I am writing a glsl fragment shader in which I use shadow mapping. Following this tutorial http://www.opengl-tutorial.org/intermediate-tutorials/tutorial-16-shadow-mapping/ , I wrote this line to evaluate the shaodw bias to avoid the shadow acne
float bias = 0.005 * tan( acos ( N_L_dot ) );
But I know from math that
tan ( acos ( x ) = sqrt ( 1 - x^2 ) / x
Would it be faster to use such identity instead of tan and acos? In practice, to use this line of code
float bias = 0.005 * sqrt ( 1.f - N_L_dot * N_L_dot ) / N_L_dot ;
I think my question is something like "Is the gpu faster at doing sqrt and divisions or tan and acos?"

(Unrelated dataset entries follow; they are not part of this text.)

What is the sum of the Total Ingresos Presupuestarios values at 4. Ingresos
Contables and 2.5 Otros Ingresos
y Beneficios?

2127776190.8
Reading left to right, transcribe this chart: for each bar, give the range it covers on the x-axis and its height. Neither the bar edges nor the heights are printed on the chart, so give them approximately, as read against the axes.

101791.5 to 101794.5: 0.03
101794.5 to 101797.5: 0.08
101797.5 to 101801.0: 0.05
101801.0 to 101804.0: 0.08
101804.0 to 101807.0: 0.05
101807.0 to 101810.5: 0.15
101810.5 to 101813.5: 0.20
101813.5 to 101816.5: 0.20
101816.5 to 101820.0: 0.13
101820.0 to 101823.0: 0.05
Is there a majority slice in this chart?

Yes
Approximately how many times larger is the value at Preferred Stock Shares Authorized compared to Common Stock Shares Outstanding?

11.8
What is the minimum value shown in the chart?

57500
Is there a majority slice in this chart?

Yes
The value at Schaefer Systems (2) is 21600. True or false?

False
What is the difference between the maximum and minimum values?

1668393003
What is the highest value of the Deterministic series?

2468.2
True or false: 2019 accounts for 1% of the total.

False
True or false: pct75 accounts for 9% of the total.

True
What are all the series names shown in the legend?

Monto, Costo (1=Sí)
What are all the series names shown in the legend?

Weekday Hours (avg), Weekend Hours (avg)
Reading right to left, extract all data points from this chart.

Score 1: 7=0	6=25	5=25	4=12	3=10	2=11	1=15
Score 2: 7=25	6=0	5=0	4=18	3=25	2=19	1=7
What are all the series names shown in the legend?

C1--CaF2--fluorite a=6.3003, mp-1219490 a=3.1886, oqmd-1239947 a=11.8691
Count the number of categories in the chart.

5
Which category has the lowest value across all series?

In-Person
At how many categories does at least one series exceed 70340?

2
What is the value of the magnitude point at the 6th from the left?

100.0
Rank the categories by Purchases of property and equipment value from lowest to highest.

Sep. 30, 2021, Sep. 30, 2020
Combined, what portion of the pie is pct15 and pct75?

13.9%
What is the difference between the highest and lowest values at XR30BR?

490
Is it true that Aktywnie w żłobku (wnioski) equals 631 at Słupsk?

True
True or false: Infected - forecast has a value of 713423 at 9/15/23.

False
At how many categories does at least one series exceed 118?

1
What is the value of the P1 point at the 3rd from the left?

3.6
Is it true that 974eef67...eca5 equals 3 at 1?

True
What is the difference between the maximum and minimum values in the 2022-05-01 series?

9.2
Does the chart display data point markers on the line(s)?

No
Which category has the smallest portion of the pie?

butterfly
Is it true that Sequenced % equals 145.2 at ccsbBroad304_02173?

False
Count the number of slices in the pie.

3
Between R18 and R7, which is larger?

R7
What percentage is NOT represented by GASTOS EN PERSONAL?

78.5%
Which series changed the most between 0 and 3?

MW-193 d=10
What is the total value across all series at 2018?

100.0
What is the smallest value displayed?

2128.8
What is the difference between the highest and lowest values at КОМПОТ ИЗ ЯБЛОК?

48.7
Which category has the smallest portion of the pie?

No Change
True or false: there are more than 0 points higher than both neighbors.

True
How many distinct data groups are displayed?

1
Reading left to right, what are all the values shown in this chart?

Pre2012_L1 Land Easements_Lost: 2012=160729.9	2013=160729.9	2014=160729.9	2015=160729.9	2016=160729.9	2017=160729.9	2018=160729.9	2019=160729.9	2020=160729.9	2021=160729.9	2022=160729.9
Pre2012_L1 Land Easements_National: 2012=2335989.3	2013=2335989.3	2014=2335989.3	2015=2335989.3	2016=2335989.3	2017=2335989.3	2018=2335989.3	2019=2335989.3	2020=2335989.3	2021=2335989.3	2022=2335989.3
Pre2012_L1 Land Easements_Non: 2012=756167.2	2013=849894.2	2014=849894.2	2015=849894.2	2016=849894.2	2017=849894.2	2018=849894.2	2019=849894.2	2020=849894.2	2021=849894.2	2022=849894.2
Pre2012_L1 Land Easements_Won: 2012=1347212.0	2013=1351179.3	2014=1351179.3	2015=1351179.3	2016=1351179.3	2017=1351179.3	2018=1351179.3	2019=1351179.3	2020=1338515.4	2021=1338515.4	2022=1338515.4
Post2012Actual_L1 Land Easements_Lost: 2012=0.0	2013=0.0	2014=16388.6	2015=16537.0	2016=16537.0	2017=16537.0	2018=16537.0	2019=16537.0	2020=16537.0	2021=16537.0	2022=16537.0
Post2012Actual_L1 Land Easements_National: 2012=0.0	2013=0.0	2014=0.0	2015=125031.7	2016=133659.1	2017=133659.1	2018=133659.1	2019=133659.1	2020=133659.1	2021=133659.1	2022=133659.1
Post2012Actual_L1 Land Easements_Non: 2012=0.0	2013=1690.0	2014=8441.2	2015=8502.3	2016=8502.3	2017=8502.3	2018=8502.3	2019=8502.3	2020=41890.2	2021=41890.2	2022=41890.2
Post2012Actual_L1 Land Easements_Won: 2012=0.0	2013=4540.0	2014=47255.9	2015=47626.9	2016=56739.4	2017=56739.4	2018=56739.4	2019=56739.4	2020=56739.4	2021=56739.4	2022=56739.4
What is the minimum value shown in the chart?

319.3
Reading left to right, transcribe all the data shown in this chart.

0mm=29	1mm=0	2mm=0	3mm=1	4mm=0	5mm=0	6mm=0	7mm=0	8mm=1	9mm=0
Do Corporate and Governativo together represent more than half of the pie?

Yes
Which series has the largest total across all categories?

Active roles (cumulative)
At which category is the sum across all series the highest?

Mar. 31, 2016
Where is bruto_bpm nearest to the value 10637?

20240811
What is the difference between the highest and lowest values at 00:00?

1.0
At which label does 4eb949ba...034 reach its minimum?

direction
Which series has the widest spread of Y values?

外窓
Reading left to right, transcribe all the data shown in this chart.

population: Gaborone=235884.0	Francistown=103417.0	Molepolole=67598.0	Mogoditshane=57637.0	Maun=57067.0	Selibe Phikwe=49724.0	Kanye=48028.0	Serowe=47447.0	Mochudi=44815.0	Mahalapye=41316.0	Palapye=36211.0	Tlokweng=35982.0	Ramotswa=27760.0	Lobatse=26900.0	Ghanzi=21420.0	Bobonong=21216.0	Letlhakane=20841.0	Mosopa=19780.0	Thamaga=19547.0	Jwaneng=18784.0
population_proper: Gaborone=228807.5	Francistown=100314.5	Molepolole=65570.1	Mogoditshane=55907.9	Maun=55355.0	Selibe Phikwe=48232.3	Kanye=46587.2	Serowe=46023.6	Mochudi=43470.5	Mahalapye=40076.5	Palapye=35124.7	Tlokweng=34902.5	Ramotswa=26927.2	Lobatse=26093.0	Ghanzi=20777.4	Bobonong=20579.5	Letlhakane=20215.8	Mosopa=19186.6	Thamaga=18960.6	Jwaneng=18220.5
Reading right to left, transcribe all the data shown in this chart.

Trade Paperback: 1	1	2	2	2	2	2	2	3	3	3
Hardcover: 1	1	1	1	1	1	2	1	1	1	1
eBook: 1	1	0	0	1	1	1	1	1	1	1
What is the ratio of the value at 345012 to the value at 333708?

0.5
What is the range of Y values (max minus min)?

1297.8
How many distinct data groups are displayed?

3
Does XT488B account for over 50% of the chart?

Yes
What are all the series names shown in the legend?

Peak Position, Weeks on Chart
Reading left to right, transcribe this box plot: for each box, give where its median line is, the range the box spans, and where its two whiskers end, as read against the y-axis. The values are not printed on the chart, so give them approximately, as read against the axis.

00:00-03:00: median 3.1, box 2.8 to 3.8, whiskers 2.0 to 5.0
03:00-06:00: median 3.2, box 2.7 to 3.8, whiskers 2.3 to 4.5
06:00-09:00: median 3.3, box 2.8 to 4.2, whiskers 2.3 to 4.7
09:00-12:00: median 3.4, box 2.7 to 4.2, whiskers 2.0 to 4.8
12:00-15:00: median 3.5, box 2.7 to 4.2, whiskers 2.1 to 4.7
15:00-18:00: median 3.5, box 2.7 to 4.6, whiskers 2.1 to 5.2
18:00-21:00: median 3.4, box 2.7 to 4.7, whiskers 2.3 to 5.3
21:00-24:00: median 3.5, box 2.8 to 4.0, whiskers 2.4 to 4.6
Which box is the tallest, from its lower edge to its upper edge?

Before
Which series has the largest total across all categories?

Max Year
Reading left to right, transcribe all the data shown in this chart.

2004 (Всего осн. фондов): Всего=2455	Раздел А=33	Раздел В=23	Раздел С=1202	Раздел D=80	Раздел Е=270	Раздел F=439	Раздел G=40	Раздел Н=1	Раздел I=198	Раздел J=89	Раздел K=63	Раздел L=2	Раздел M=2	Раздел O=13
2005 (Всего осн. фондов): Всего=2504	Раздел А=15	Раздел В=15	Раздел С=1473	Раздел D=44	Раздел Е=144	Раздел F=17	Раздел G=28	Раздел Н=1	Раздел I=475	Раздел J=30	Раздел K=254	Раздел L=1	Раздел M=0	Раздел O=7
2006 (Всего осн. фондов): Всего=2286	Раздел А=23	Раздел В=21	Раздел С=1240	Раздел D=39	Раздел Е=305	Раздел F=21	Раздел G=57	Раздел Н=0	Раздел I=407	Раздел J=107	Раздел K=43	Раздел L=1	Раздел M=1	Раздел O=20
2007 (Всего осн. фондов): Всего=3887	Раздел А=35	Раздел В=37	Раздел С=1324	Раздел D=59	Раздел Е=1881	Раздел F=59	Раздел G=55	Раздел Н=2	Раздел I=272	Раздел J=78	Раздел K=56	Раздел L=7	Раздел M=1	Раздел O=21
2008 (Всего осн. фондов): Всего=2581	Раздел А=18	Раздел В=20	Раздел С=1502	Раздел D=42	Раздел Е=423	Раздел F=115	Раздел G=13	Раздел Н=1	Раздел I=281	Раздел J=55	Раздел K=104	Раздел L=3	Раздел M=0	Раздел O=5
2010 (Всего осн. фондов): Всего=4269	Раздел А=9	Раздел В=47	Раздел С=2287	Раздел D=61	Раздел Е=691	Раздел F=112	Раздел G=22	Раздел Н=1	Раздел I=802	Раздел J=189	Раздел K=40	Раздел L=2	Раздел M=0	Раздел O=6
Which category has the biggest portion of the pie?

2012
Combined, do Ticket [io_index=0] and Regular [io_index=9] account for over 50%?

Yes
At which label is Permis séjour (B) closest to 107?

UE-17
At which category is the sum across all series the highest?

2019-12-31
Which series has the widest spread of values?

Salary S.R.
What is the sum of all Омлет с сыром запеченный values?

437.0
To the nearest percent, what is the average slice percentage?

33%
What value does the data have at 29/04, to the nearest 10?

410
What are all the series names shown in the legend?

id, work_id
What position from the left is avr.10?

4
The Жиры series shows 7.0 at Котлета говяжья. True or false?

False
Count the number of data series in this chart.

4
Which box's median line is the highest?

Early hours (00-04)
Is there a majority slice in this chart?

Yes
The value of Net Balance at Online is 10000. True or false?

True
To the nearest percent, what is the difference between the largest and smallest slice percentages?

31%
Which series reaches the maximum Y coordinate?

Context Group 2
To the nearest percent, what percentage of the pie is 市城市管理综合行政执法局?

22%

...or am I missing something?
Using AMD GPU Shader Analyzer it showed that float bias = 0.005 * sqrt ( 1.f - N_L_dot * N_L_dot ) / N_L_dot ;
Will generate fewer clock cycle instructions in the shader assembly ( 4 instructions estimating 4 clock cycles).
Where the float bias = 0.005 * tan( acos ( N_L_dot ) ); generated 15 instructions estimating 8 clock cycles to complete.
I ran the two different methods against the Radeon HD 6450 Assembly code. But the results seemed to track well for the different Radeon HD cards.
Looks like the sqrt method will generally perform better.